** Supplied passage **

Andy Davis, director of communications for Brookfield, explained that during the annual installation of flash boards on the dam, crews do not seal up the boards with caulking immediately so that salmon and other fish don’t get stranded in rapidly decreasing water levels on the downstream side.
Instead, crews allow some water to flow between the boards, so that any salmon who linger too long in their respective pools won’t end up in an oxygen-free environment.
About 20 fish were temporarily stranded last year, but were rescued by crews. The flash boards, or “hinge boards” were installed recently, and some fish have had to be redirected toward a fishway on the dam or netted and lifted into the head pond since that installation.
“This is a totally normalized stranding of Atlantic salmon in some pools that are on the north side of the dam,” Davis said. “It does happen when spring flows are high and we start to put flash boards up. Fish get in the water in that area and get stranded. What we do is we work with federal agencies, [Department of Environmental Protection] as well as [National Marine Fisheries Service], and we go through a process of allowing a certain amount of water in there to keep the salmon healthy, as they get pushed back out into moving water.”
Initial reports to the BDN indicated that several dozen Atlantic salmon had become stranded and died. That is not the case, according to Davis.
“No fatalities. Obviously, as you know, Atlantic salmon fatalities are a really, really big deal,” Davis said. “So, right now, that would be on everyone’s radar. But no fatalities. We’re just currently working through moving them safely where they need to be.”

** Tasks for this exercise **
A – Condense the paragraph of the passage about salmon at the dam that begins "About 20 fish were temporarily stranded" into a shorter version that keeps its main facts.
B – Write a continuation of the passage about salmon at the dam, starting after its final sentence.
The entries that follow have no connection to the passage about salmon at the dam.

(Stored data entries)
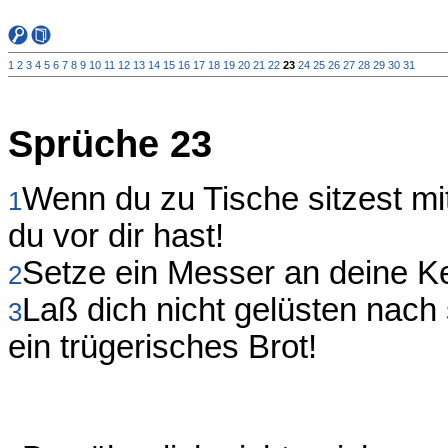
1
2
3
4
5
6
7
8
9
10
11
12
13
14
15
16
17
18
19
20
21
22
23
24
25
26
27
28
29
30
31
Sprüche 23
Wenn du zu Tische sitzest m
1
du vor dir hast!
Setze ein Messer an deine Keh
2
Laß dich nicht gelüsten nach
3
ein trügerisches Brot!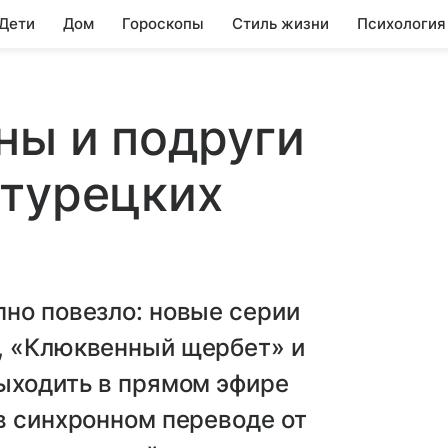
 Дети
Дом
Гороскопы
Стиль жизни
Психология
ны и подруги
 турецких
но повезло: новые серии
, «Клюквенный щербет» и
выходить в прямом эфире
в синхронном переводе от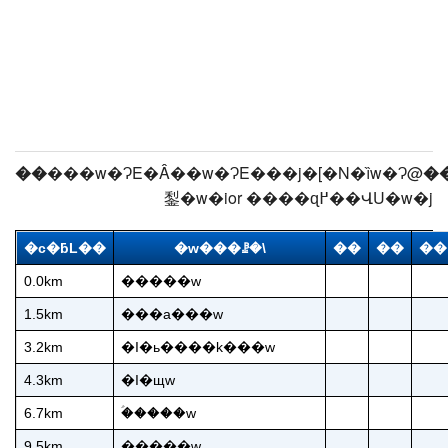
��
���w�ɁE�Â��w�ɁE���j�[�N�ȉw�Ɂ@
�
鋫�w�ior ����ɋ߂��ՎU�w�j
�c�ƃL��
�w���ꗗ�\
��
��
��
0.0km
�����w
1.5km
���a���w
3.2km
�I�ь����k���w
4.3km
�I�щw
6.7km
�ؑ����w
9.5km
�����w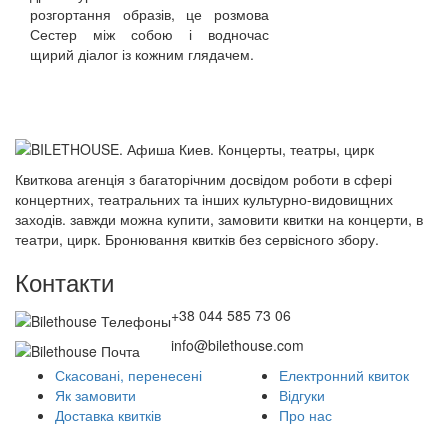
розгортання образів, це розмова
Сестер між собою і водночас
щирий діалог із кожним глядачем.
Квиткова агенція з багаторічним досвідом роботи в сфері
концертних, театральних та інших культурно-видовищних
заходів. завжди можна купити, замовити квитки на концерти, в
театри, цирк. Бронювання квитків без сервісного збору.
Контакти
+38 044 585 73 06
info@bilethouse.com
Скасовані, перенесені
Електронний квиток
Як замовити
Відгуки
Доставка квитків
Про нас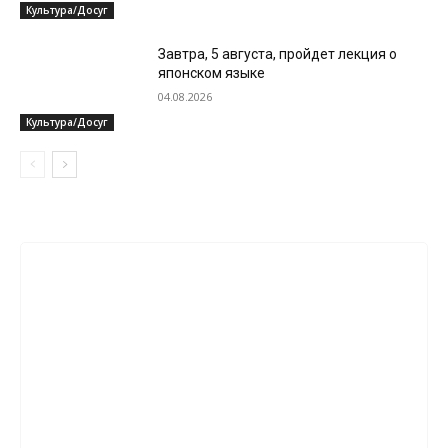
Культура/Досуг
Завтра, 5 августа, пройдет лекция о
японском языке
04.08.2026
Культура/Досуг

** Replies **
A – Crews rescued about 20 fish that were briefly stranded last year. Since the flash boards, also called hinge boards, were recently installed, some fish have been steered toward the dam's fishway or netted and lifted into the head pond.

B –
Davis said Brookfield is working with federal partners to find a permanent solution for the recurring situation.
“Everyone’s kind of working together on what the best, best solution is,” Davis said.
Jeff Nichols, communication for the Maine Department of Marine Resources, said five DMR staffers have been monitoring the situation at the dam and are ready to intervene if needed.
“[A DMR employee] said there were about a dozen or so [salmon] in a deep hole that’s about 10 to 15 feet deep, that are being monitored right now by Brookfield staff,” Nichols said. “The fish are in good condition, they’re not experiencing stress at this point.”
Nichols said should water temperature rise above 25 Celsius, the fish would begin to experience stress, and DMR staff members would make an effort to extract the fish.
“If they’re still in there and the [water level] is getting low, or the temperature is getting high, the fish will be moved out of there,” Nichols said.
Atlantic salmon are listed as “endangered” under the federal Endangered Species Act in all Maine rivers. As of Sunday, 240 salmon had been counted at the Miflord Dam fishway this year.